My mother had gotten custody from my father after many years and we now lived on Putnam Street - 1535 - just off Trumbull. Not a great neighborhood, not a terrible neighborhood. Not what I was used to but I really loved all of the old buidlings in the neighborhood.
The morning after the last day I attended this school, I got on the city bus and rode to school, reading an Isaac Asimov book. The ride was maybe ten minutes but could be boring without a book so I never missed having one with me. I was so young.
I got off the bus that morning at Selden. Went east for half a dozen blocks till I got to Miracles Blvd. The walk was slushy and wet with a winter snow that was on its way to melt.

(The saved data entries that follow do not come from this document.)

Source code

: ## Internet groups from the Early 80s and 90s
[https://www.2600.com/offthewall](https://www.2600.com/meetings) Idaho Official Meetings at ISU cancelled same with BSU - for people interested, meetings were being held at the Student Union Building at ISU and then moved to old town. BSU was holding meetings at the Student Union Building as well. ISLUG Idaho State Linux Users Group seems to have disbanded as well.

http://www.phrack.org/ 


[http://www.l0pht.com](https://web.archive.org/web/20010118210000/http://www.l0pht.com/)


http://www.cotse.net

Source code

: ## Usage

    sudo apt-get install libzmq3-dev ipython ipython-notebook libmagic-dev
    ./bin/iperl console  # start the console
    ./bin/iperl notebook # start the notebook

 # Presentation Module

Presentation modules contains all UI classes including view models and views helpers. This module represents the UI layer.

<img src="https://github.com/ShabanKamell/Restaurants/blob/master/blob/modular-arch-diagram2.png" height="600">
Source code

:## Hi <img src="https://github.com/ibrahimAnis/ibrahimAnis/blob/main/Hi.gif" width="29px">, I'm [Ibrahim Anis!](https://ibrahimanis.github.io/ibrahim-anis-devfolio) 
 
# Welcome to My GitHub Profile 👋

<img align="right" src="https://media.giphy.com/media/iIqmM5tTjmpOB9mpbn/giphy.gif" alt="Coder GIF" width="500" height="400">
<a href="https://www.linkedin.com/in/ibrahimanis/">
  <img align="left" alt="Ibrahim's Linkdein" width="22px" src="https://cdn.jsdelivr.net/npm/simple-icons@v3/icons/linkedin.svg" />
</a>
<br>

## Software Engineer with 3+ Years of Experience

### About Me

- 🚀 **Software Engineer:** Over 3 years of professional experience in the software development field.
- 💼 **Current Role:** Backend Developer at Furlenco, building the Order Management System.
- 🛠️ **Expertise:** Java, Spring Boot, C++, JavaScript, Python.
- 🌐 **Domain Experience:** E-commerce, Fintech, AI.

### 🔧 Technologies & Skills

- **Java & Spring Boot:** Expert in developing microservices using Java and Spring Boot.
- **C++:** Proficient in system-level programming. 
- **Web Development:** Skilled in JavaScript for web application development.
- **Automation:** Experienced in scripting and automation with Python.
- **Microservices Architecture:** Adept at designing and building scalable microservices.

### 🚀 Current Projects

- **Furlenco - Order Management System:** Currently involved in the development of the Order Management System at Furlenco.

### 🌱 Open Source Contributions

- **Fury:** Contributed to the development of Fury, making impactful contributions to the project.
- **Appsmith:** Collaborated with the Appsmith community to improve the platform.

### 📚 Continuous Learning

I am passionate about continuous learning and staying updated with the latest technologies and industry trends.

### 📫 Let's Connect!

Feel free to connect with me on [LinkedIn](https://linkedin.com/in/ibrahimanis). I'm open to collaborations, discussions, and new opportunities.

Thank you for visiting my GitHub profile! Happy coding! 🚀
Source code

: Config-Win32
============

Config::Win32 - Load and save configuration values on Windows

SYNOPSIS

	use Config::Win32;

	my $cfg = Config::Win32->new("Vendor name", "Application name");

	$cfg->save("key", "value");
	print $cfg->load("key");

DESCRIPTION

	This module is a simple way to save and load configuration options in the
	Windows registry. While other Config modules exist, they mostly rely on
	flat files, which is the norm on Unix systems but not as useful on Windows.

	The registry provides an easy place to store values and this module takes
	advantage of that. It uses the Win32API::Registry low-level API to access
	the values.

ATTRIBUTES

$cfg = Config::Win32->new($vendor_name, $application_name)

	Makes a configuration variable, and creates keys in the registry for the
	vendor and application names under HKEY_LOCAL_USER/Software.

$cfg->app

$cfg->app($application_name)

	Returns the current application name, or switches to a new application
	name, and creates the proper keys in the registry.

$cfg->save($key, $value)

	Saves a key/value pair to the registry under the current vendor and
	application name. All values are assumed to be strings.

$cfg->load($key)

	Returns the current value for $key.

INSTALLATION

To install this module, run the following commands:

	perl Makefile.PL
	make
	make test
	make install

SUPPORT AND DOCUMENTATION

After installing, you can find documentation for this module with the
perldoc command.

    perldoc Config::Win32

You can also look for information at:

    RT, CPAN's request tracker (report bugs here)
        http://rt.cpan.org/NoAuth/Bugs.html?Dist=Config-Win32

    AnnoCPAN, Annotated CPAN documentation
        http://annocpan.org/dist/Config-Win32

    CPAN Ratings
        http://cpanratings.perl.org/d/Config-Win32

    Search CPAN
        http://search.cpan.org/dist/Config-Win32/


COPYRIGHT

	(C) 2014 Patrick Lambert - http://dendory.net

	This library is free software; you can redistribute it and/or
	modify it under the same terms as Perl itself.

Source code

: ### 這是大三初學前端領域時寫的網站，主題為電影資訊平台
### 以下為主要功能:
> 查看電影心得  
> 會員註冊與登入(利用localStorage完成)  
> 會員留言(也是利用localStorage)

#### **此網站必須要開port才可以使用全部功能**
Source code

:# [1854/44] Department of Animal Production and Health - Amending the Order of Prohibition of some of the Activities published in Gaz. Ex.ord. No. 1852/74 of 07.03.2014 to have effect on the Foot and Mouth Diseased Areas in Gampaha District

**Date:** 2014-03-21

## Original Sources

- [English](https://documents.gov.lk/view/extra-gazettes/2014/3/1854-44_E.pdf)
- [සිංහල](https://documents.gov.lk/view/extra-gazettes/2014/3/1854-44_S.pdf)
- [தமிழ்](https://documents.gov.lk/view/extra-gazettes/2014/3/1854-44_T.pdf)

Ahead of me, I could hear noise - bunch of teenaged boys on the overpass. I slowed down, hoping they'd take off before I got there. I was within about half a block, watching warily and wondering if I had the guts to cross that bridge. Whatever was going on wasn't good. Then, as I watched, a bunch of the boys in the group picked up another boy and heaved him over the side of the overpass onto the freeway below.
I must have lost my book then because I didn't have it with me when I got home. I turned around and walked back the way I came. I didn't catch a bus when I got to Trumbull. I didn't come out of my room for three or four days - I don't really remember for sure exactly how many. I refused to go back to the school. Up till then, I'd been a pretty easy-going kid but nothing my mother could say or do was going to make me go back over that overpass again.
Half a mile or so after I first spotted the building yesterday, I turned around and wound my way back and checked and sure enough, Jefferson Junior High. I parked. Sat and thought. Wondered, as I have over and over again over the years, how something like that could have happened. I was never able to clearly picture any of the kids on that overpass that day - wasn't even sure they were all boys, but the majority of them were. The sounds of their anger - that I remember a lot more clearly than anything else. I took a couple of pictures. Thought about going inside but couldn't really think of a good reason to do so. Not even sure I could have gotten out of the car.
After a bit, two young girls walked past - one of them hollered at me, "Hey, lady, whatcha doing?" I hollered back, "Waiting for you to smile!" She did, I did, I snapped a photograph, put the car in drive and went home.